While that issue lingers globally, Apple also warned its suppliers last week that demand for its flagship iPhones is slowing. Apple, which had already cut its iPhone 13 production goal for this year by as many as 10 million units from a target of 90 million, is now informing vendors that some of its orders may not materialize, according to a report first published by Bloomberg. Apple CEO Tim Cook expects revenue growth for the current quarter, but supply constraints will cost the company at least $6 billion in missed revenue.
This weakening demand environment coupled with the Omicron-related uncertainty has so far failed to bring the kind of correction for the stock for which many investors on the sidelines are waiting. One explanation for this unusual strength is that investors now see Apple as a safe haven asset with the ability to endure the economic shocks much better than some peer equities. The company has a rock-solid balance sheet and more than $200 billion in cash in banks.
Amid speculation about its future growth, the company continues to produce very powerful revenue gains across its many businesses. In the previous earnings season, Apple reported a whopping 36% surge in sales which crossed $81 billion for the three-month period.
Apple's core product, the iPhone, grew about 50%, confirming that this business segment is entering another super-growth cycle despite supply chain issues—fueled by the 5G-enabled iPhone models. AAPL's wearables, home and accessories segment also grew 36%. That category includes the Apple Watch, AirPods, Apple TV, the HomePod and various other accessories.
Apple Cars, Glasses And Headsets
Needham analyst Laura Martin told CNBC in a recent interview that investors are turning to Apple because it can endure any slowdown in the economy and take advantage of falling prices.
Apple, noted Martin, is positioned to introduce new products to power more growth. She added:
“The biggest criticism of Apple for the last five years is no new products. When you look at the product pipeline, lots of excitement there, especially in the press today about how they’re going to introduce augmented reality glasses at the next WWDC in June.”
Apple’s potential entry into the autonomous vehicle space is another upside potential that investors are keeping an eye on. The company is pushing to accelerate development of its electric car, refocusing the project around full self-driving capabilities, according to a report from Bloomberg.

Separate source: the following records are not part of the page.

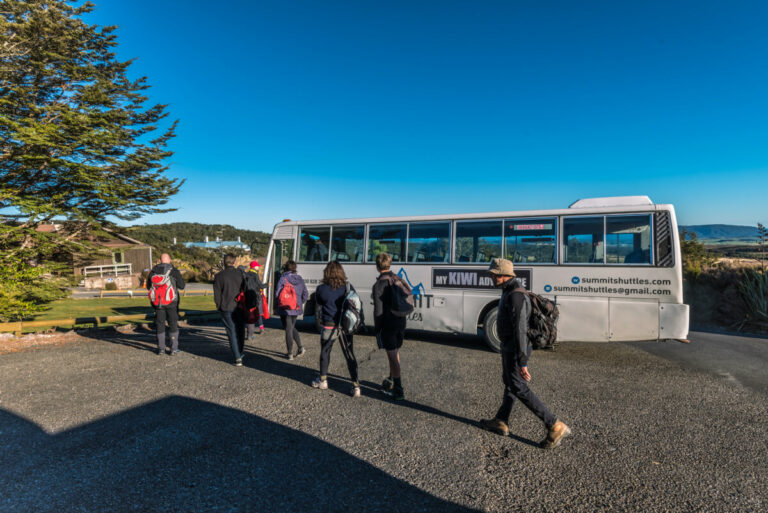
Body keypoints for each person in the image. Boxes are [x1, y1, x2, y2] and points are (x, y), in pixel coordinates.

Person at [479, 258, 571, 449]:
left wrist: (522, 361)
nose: (490, 277)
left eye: (493, 274)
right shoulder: (509, 291)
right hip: (510, 346)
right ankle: (501, 420)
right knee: (510, 383)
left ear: (502, 275)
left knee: (519, 387)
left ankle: (554, 424)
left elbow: (520, 329)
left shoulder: (516, 296)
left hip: (516, 347)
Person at [311, 261, 360, 397]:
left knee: (325, 352)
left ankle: (323, 380)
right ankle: (356, 386)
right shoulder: (348, 287)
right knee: (349, 354)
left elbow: (319, 306)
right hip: (345, 326)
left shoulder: (321, 289)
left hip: (329, 324)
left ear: (326, 272)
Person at [372, 252, 407, 401]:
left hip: (388, 324)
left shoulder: (379, 284)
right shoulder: (398, 279)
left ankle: (398, 390)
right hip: (401, 321)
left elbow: (378, 311)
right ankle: (392, 379)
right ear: (389, 264)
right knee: (395, 352)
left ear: (377, 266)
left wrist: (377, 328)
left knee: (392, 356)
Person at [146, 253, 185, 355]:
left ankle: (161, 348)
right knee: (173, 324)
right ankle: (173, 348)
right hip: (172, 302)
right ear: (169, 259)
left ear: (160, 260)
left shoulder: (153, 271)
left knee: (160, 324)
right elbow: (182, 286)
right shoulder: (173, 271)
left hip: (158, 303)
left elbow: (148, 286)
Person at [214, 253, 246, 366]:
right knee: (241, 330)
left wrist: (219, 306)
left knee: (231, 332)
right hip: (240, 307)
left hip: (226, 307)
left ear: (224, 262)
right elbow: (245, 290)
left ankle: (237, 357)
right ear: (235, 262)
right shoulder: (241, 274)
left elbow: (217, 295)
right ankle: (240, 351)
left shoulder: (219, 276)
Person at [274, 260, 308, 360]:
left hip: (285, 308)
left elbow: (277, 293)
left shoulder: (283, 278)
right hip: (296, 308)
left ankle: (290, 353)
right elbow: (305, 294)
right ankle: (301, 348)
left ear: (285, 268)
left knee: (288, 329)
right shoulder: (300, 279)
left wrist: (278, 305)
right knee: (291, 327)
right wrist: (299, 303)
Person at [242, 261, 267, 340]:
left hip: (247, 296)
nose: (258, 267)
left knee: (249, 313)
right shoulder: (255, 275)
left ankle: (249, 333)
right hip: (255, 296)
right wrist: (267, 284)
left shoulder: (246, 274)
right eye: (257, 266)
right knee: (257, 312)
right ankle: (260, 328)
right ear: (254, 267)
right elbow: (260, 286)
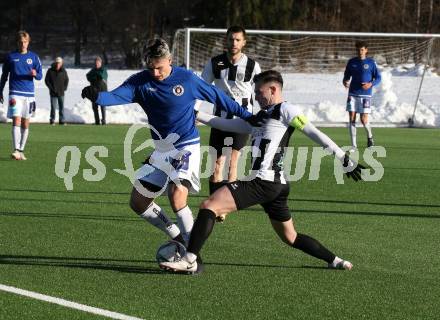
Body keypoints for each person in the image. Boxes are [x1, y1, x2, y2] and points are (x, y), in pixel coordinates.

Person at [160, 70, 366, 274]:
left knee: (209, 206)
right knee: (290, 237)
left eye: (259, 92)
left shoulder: (286, 110)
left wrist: (343, 157)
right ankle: (335, 260)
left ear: (274, 89)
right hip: (276, 186)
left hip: (263, 181)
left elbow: (314, 132)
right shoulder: (262, 115)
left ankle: (189, 260)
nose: (256, 97)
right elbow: (231, 124)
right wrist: (198, 114)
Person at [81, 39, 261, 268]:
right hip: (162, 150)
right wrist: (96, 95)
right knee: (138, 201)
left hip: (186, 145)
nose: (155, 72)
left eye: (160, 67)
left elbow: (220, 98)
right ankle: (180, 238)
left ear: (170, 60)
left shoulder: (186, 79)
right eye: (151, 67)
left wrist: (247, 115)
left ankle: (192, 257)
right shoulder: (140, 82)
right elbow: (114, 97)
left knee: (176, 195)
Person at [201, 26, 261, 220]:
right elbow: (201, 87)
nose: (233, 43)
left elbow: (261, 91)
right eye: (230, 39)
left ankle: (224, 208)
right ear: (225, 41)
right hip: (220, 120)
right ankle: (213, 206)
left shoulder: (253, 66)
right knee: (217, 164)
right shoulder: (214, 63)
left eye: (237, 40)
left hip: (242, 121)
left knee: (232, 163)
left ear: (244, 42)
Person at [0, 30, 42, 161]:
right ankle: (16, 150)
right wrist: (0, 90)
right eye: (20, 42)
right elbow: (4, 76)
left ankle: (21, 150)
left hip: (29, 95)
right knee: (16, 120)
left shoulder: (34, 57)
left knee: (25, 123)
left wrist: (36, 74)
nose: (23, 44)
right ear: (17, 43)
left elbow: (40, 76)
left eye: (25, 42)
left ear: (28, 42)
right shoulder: (10, 57)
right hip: (15, 94)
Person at [343, 41, 381, 152]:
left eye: (362, 49)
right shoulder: (352, 62)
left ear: (366, 50)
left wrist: (370, 84)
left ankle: (370, 137)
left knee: (364, 119)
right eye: (358, 50)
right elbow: (346, 75)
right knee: (352, 118)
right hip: (353, 94)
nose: (360, 52)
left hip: (365, 95)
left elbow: (378, 78)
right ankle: (353, 145)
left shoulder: (371, 62)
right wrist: (345, 81)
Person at [45, 57, 69, 125]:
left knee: (61, 107)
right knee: (53, 107)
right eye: (57, 63)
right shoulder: (50, 70)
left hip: (61, 92)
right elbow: (47, 81)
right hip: (53, 92)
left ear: (61, 63)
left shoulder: (64, 71)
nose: (58, 64)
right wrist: (51, 88)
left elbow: (66, 80)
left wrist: (64, 88)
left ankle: (62, 120)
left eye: (59, 63)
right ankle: (52, 120)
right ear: (55, 63)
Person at [86, 56, 108, 125]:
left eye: (98, 63)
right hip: (94, 91)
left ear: (100, 63)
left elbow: (101, 76)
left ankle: (103, 121)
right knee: (95, 107)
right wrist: (95, 76)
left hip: (102, 91)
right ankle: (97, 121)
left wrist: (94, 76)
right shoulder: (93, 70)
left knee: (102, 106)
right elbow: (88, 76)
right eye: (96, 63)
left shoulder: (103, 69)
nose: (96, 64)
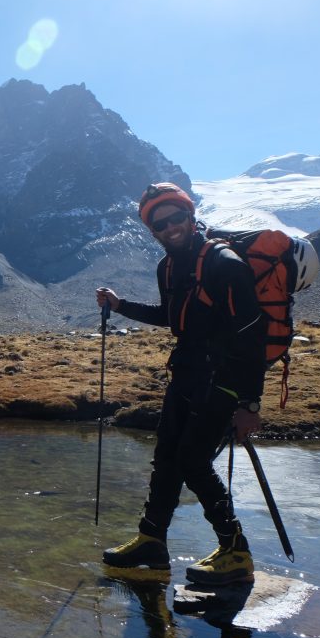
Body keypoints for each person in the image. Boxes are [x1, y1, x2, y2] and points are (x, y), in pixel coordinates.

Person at [96, 182, 266, 585]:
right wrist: (120, 307)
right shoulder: (168, 267)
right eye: (160, 223)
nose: (169, 227)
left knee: (191, 460)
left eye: (176, 218)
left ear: (189, 216)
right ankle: (151, 540)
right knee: (167, 457)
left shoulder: (224, 263)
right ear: (152, 230)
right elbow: (172, 317)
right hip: (186, 374)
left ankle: (235, 550)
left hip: (223, 381)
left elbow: (253, 336)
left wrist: (250, 405)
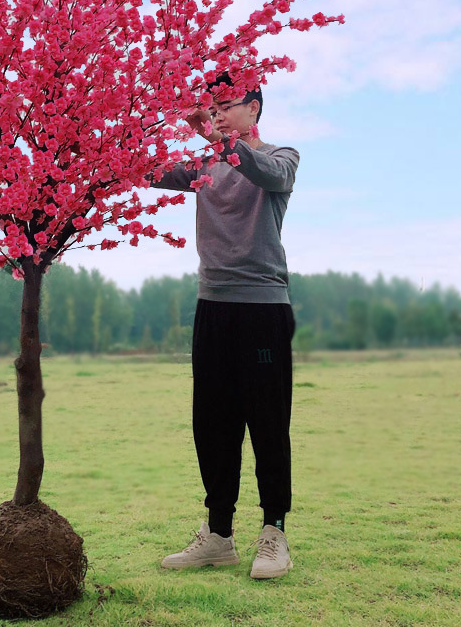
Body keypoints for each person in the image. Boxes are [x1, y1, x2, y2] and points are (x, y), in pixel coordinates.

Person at [150, 72, 299, 579]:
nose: (214, 113)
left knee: (267, 421)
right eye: (209, 107)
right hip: (211, 306)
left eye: (225, 105)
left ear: (254, 108)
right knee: (212, 423)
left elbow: (262, 172)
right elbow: (143, 169)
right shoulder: (203, 166)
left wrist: (218, 139)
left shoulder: (282, 157)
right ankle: (218, 535)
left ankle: (274, 532)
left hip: (262, 308)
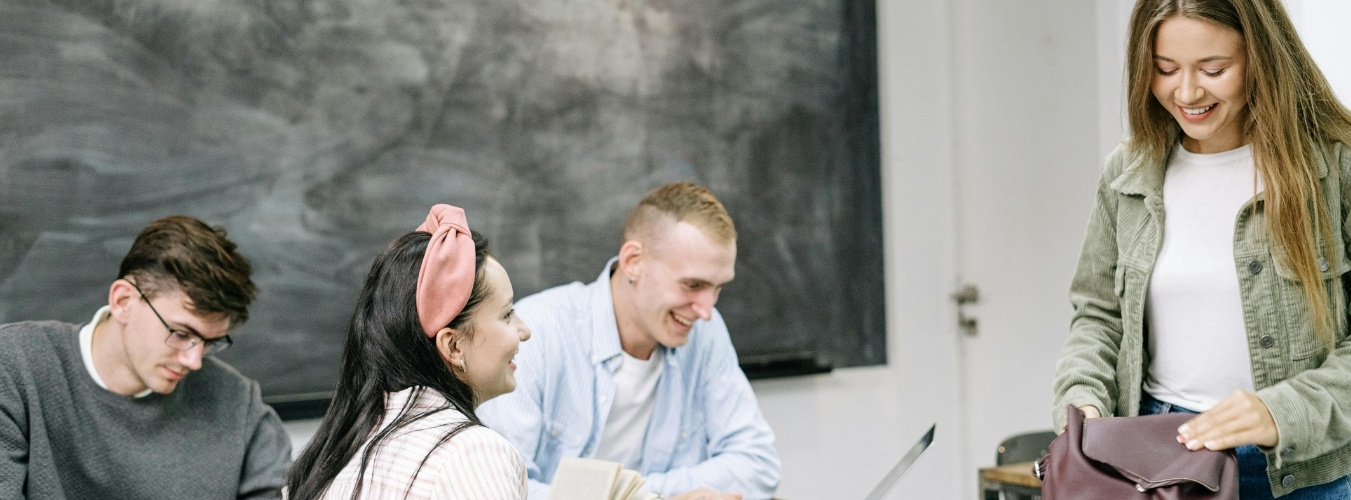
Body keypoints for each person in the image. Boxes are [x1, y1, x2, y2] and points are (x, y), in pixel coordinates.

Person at [1052, 0, 1351, 498]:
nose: (1186, 92)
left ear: (1262, 57)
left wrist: (1282, 411)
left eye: (1214, 69)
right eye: (1164, 70)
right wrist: (1083, 405)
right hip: (1156, 461)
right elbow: (1098, 316)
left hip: (1296, 471)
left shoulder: (1344, 164)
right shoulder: (1129, 173)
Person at [477, 182, 779, 500]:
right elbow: (504, 488)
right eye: (693, 285)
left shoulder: (706, 332)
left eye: (718, 288)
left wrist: (642, 495)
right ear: (634, 261)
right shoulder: (535, 333)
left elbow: (758, 466)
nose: (706, 310)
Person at [0, 215, 290, 499]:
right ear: (123, 301)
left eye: (210, 342)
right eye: (180, 333)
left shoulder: (238, 404)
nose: (194, 361)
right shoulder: (15, 368)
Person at [285, 205, 531, 499]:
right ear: (453, 346)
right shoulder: (470, 453)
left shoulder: (332, 454)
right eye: (507, 314)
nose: (524, 330)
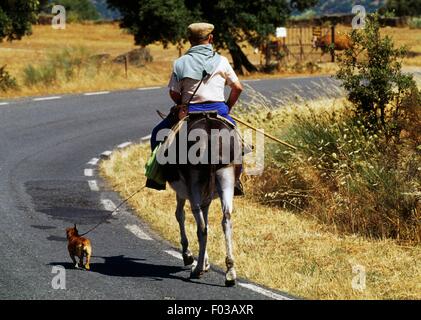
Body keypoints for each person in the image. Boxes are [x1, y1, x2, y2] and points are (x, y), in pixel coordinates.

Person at [148, 22, 244, 194]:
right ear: (211, 38)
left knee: (158, 133)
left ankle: (158, 177)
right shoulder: (222, 61)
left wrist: (181, 103)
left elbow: (174, 93)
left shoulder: (180, 63)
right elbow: (237, 88)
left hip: (189, 112)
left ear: (189, 40)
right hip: (218, 111)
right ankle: (236, 181)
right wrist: (227, 107)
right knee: (238, 142)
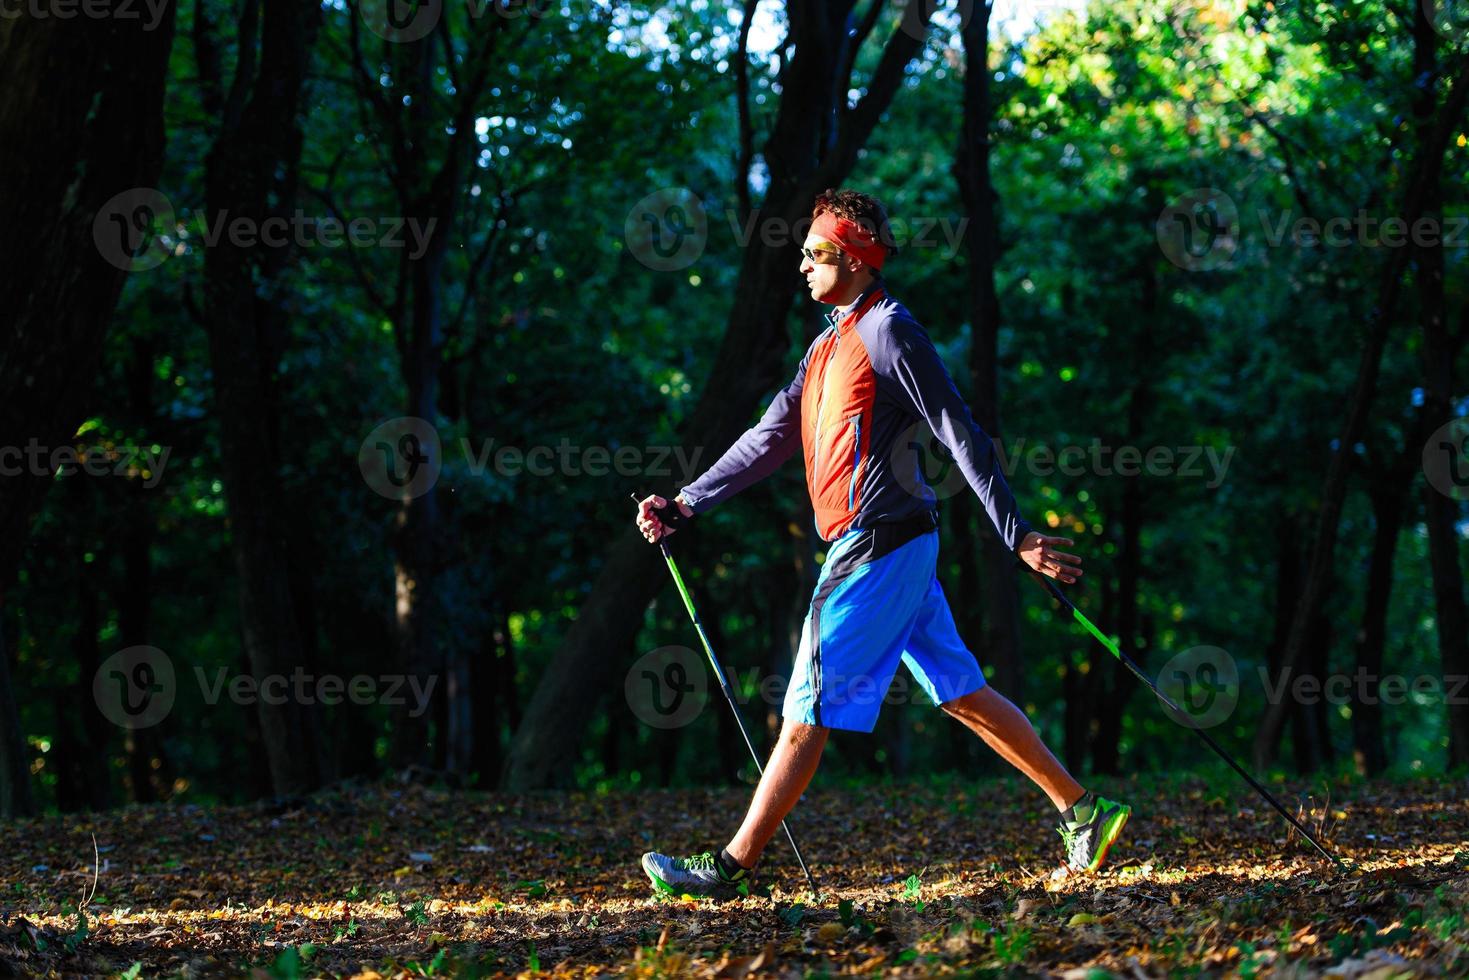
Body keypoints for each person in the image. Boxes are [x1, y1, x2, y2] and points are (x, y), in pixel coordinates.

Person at [633, 188, 1129, 898]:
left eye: (815, 253)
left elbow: (960, 431)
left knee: (807, 700)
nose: (801, 264)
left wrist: (1013, 534)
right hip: (891, 546)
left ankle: (732, 867)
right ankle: (1084, 810)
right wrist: (686, 501)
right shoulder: (827, 343)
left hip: (878, 546)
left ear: (857, 259)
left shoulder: (889, 332)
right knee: (961, 692)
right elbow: (768, 437)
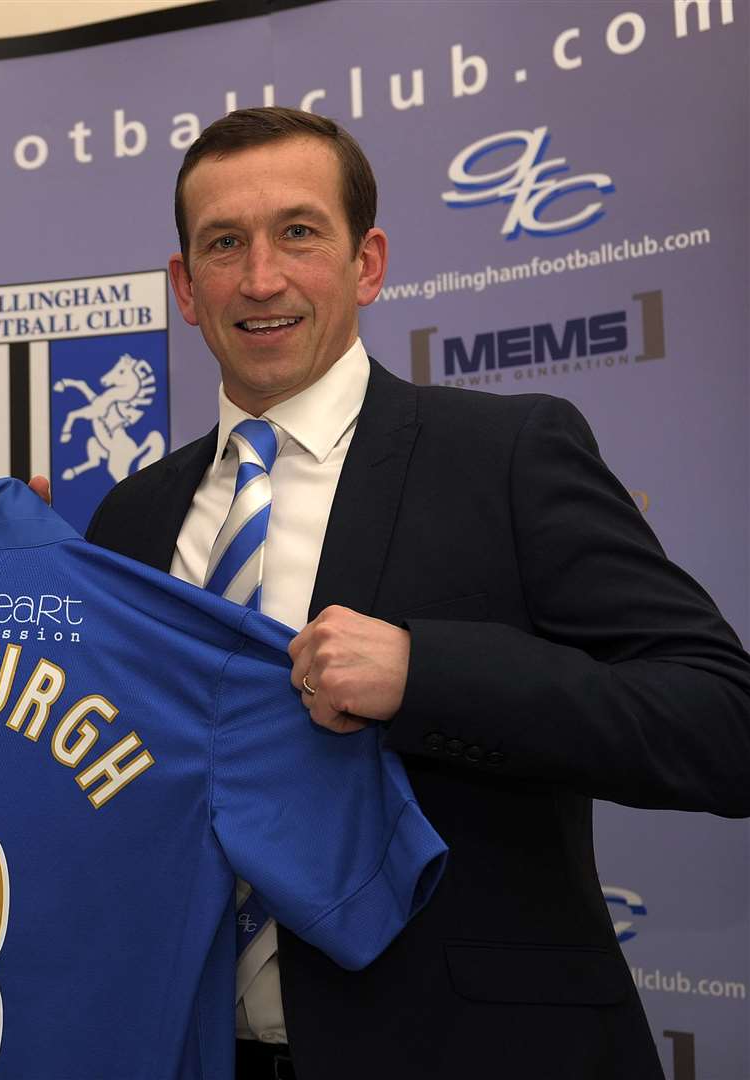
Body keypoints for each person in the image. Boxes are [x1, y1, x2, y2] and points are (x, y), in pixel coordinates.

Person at [83, 108, 750, 1079]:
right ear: (186, 286)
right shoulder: (130, 520)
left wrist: (428, 674)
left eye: (299, 233)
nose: (261, 278)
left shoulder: (508, 453)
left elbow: (723, 721)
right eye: (225, 243)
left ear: (369, 263)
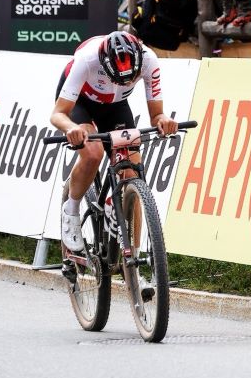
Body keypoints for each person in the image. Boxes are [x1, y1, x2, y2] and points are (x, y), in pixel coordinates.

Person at [51, 32, 177, 254]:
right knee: (93, 153)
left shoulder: (149, 59)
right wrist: (71, 128)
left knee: (132, 172)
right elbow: (58, 114)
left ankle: (133, 262)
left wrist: (163, 120)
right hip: (81, 102)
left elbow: (157, 115)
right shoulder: (87, 60)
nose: (125, 82)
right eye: (118, 78)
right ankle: (71, 210)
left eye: (131, 78)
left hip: (116, 106)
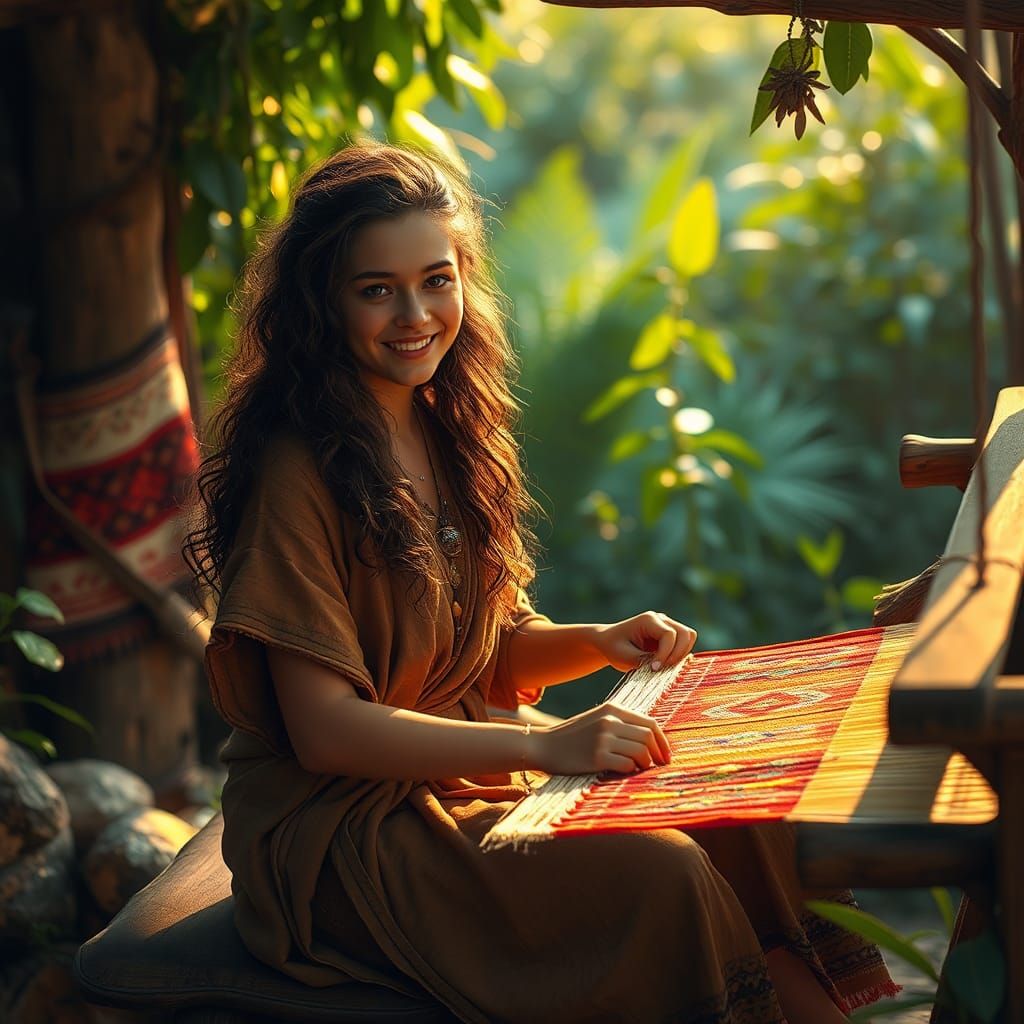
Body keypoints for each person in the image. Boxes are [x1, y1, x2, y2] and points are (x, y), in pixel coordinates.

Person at [185, 141, 896, 1024]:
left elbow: (486, 654)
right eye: (377, 289)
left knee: (734, 808)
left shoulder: (446, 426)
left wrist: (598, 644)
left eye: (435, 280)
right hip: (347, 832)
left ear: (465, 281)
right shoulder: (297, 467)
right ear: (322, 303)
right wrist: (543, 750)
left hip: (460, 765)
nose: (414, 314)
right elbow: (326, 732)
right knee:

Morgan Stanley analyst Katy Huberty wrote in a recent note that this report lends credibility to the idea that Apple’s car launch could both accelerate adoption of new technology and expand the addressable market similar to past Apple product launches. She said:
“We can provide a number of examples from the last 20 years that show while Apple may not always be first to market, its innovation engine, differentiation via vertical integration, and manufacturing/operational excellence have allowed it to leapfrog first movers.”
Bottom Line
There may not be a chance for investors to buy shares of Apple more cheaply in the current market volatility as the stock continues to show resilience. But when and if a dip occurs, investors shouldn’t miss out on that buying opportunity.